Tarifvertrag bäcker sachsen

Tarifverhandlungen sind ein Verhandlungsprozess zwischen Arbeitgebern und einer Gruppe von Arbeitnehmern, die auf Vereinbarungen zur Regelung von Arbeitsgehältern, Arbeitsbedingungen, Leistungen und anderen Aspekten der Arbeitnehmerentschädigung und der Arbeitnehmerrechte abzielen. Die Interessen der Arbeitnehmer werden in der Regel von Vertretern einer Gewerkschaft, der die Arbeitnehmer angehören, dargestellt. Die im Rahmen dieser Verhandlungen getroffenen Tarifverträge legen in der Regel Lohngrößen, Arbeitszeiten, Ausbildung, Gesundheit und Sicherheit, Überstunden, Beschwerdemechanismen und Rechte auf Teilnahme an Arbeits- oder Unternehmensangelegenheiten fest. [1] In den Vereinigten Staaten deckt der National Labor Relations Act (1935) die meisten Tarifverträge im privaten Sektor ab. Dieses Gesetz macht es für Arbeitgeber illegal, die Beschäftigung von Arbeitnehmern aufgrund ihrer Gewerkschaftszugehörigkeit zu diskriminieren, auszuspionieren, zu belästigen oder zu beenden oder vergeltungsmaßnahmen gegen sie zu ergreifen, weil sie Kampagnen oder andere “konzertierte Aktivitäten” organisiert haben, Unternehmensgewerkschaften zu gründen oder sich weigern, Tarifverhandlungen mit der Gewerkschaft aufzunehmen, die ihre Arbeitnehmer vertritt. Es ist auch illegal, von jedem Arbeitnehmer den Beitritt zu einer Gewerkschaft als Bedingung für eine Beschäftigung zu verlangen. [12] Die Gewerkschaften sind auch in der Lage, sichere Arbeitsbedingungen und eine angemessene Bezahlung ihrer Arbeit zu gewährleisten. In 24 US-Bundesstaaten[13] können Arbeitnehmer, die in einem gewerkschaftlich organisierten Geschäft arbeiten, verpflichtet werden, sich an den Kosten der Vertretung (z. B. bei Disziplinaranhörungen) zu beteiligen, wenn ihre Kollegen eine Gewerkschaftssicherheitsklausel in ihrem Vertrag mit dem Management ausgehandelt haben.
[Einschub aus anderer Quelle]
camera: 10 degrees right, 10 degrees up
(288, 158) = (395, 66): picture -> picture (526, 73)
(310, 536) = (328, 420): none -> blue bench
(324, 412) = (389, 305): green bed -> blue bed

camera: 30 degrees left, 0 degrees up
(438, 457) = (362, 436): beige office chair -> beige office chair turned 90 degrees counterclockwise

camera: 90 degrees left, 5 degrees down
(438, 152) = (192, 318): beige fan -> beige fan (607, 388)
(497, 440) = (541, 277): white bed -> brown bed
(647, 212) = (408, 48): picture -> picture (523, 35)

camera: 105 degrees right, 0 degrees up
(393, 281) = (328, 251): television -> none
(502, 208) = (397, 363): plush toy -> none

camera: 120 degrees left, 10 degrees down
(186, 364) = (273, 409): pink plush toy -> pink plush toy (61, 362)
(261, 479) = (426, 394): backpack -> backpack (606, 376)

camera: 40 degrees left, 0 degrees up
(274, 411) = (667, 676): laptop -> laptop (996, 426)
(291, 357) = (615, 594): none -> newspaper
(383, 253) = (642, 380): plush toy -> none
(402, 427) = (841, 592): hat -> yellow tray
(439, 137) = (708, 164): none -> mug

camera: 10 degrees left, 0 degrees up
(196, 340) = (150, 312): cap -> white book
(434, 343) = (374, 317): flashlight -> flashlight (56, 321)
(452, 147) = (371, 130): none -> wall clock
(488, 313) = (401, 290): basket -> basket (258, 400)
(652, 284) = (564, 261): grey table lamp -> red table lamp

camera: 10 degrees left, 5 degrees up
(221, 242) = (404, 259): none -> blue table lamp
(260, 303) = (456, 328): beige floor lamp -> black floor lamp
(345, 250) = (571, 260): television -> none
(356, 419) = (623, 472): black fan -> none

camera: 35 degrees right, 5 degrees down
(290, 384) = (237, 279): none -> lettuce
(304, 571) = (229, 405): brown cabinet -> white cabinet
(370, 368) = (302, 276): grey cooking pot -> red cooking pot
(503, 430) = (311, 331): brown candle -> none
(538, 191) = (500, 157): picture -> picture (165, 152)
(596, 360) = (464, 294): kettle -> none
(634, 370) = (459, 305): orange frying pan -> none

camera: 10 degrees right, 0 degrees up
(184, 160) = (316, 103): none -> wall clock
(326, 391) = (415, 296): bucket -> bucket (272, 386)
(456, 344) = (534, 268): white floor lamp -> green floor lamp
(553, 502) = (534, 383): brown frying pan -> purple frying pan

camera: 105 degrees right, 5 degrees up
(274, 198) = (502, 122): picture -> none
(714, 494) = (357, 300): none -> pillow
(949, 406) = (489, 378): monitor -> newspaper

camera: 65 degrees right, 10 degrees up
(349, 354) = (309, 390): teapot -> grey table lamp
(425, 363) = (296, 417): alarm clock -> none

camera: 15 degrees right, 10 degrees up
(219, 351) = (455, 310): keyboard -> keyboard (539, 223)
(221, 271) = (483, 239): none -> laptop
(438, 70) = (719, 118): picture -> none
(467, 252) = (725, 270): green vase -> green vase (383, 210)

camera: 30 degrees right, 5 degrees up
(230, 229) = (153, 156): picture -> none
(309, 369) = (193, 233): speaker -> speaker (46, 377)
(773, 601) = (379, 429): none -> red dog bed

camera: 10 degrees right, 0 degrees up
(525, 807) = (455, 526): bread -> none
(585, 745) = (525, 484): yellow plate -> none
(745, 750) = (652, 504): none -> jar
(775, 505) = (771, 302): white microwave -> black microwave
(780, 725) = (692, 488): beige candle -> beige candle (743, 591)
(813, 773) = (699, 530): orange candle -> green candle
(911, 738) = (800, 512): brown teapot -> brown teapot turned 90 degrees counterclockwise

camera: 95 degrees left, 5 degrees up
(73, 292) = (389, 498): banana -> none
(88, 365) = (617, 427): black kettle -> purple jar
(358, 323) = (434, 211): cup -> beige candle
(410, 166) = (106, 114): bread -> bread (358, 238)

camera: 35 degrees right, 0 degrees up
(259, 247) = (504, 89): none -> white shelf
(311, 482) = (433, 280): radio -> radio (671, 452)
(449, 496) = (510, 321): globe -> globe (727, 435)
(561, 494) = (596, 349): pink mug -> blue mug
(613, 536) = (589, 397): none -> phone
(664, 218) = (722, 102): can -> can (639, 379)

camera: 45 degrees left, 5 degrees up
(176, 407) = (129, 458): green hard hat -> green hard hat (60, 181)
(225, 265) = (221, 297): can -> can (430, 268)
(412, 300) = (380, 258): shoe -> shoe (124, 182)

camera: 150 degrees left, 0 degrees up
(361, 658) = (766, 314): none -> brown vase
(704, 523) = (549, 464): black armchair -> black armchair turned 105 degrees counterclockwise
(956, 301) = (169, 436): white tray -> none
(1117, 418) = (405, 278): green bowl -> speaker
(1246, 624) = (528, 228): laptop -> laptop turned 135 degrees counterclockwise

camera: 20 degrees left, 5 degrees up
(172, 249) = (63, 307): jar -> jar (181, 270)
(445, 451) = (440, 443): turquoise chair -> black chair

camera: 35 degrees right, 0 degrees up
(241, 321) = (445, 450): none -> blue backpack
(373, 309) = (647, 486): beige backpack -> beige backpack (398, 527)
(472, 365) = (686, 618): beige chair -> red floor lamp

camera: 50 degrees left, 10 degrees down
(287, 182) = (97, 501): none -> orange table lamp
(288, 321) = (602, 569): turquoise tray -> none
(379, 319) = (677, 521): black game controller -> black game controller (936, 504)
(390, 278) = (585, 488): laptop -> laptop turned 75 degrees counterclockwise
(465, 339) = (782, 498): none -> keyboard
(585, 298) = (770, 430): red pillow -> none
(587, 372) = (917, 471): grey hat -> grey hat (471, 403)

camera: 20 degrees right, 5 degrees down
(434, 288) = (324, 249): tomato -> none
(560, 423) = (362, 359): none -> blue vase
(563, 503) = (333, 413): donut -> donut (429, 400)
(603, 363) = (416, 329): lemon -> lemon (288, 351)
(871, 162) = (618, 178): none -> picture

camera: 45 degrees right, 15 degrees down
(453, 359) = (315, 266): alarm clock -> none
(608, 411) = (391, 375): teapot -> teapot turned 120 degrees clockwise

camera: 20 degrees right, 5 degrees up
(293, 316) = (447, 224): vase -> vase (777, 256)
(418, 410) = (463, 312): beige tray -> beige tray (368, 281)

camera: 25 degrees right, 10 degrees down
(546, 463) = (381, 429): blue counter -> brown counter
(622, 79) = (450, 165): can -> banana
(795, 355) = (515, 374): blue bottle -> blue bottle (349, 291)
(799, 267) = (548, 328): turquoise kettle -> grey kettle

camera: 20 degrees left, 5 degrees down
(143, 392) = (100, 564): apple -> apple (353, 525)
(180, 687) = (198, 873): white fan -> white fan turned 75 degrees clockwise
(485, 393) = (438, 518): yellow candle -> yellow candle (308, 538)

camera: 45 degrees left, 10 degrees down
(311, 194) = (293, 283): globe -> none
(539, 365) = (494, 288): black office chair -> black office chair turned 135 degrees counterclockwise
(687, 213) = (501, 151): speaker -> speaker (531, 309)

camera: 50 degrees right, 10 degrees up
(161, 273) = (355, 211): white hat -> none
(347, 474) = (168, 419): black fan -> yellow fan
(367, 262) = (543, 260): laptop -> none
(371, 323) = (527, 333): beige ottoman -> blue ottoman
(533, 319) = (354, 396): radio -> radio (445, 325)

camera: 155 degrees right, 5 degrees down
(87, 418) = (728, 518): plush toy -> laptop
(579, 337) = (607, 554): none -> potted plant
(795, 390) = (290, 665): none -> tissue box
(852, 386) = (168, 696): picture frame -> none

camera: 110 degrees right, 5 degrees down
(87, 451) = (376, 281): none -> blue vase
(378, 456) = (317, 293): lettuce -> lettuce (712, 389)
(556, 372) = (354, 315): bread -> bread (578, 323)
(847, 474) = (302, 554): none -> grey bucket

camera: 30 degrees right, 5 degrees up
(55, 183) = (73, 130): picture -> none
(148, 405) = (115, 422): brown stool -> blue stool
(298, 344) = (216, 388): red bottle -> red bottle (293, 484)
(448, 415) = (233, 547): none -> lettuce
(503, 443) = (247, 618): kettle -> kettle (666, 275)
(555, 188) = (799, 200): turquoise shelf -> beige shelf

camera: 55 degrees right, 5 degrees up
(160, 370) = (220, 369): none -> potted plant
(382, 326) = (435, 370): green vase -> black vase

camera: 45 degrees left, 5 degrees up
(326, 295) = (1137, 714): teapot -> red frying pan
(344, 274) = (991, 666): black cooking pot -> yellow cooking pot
Die Gebühren betragen in der Regel 1–2% des Lohns. Gewerkschaftsmitglieder und andere Tarifbeschäftigte erhalten jedoch im Durchschnitt einen Lohnaufschlag von 5-10 % gegenüber ihren nicht gewerkschaftlich organisierten (oder ungedeckten) Kollegen. [9] Einige Staaten, insbesondere in den südlichen zentralen und südöstlichen Regionen der USA, haben Gewerkschaftssicherheitsklauseln verboten; dies kann zu Kontroversen führen, da es einigen Nettobegünstigten des Gewerkschaftsvertrags ermöglicht, ihren Teil der Kosten für Vertragsverhandlungen nicht zu bezahlen.

Unabhängig vom Staat hat der Oberste Gerichtshof entschieden, dass das Gesetz verhindert, dass die Gewerkschaftsgebühren einer Person ohne Zustimmung verwendet werden, um politische Anliegen zu finanzieren, die der persönlichen Politik des Einzelnen entgegenstehen könnten. Stattdessen können solche Abweichler in Staaten, in denen gewerkschaftliche Sicherheitsklauseln zulässig sind, nur den Anteil der Abgaben zahlen, die direkt in die Vertretung der Arbeitnehmer fließen. [14] In Schweden ist der Geltungsbereich von Tarifverträgen sehr hoch, obwohl es keine rechtlichen Mechanismen zur Ausweitung von Vereinbarungen auf ganze Branchen gibt.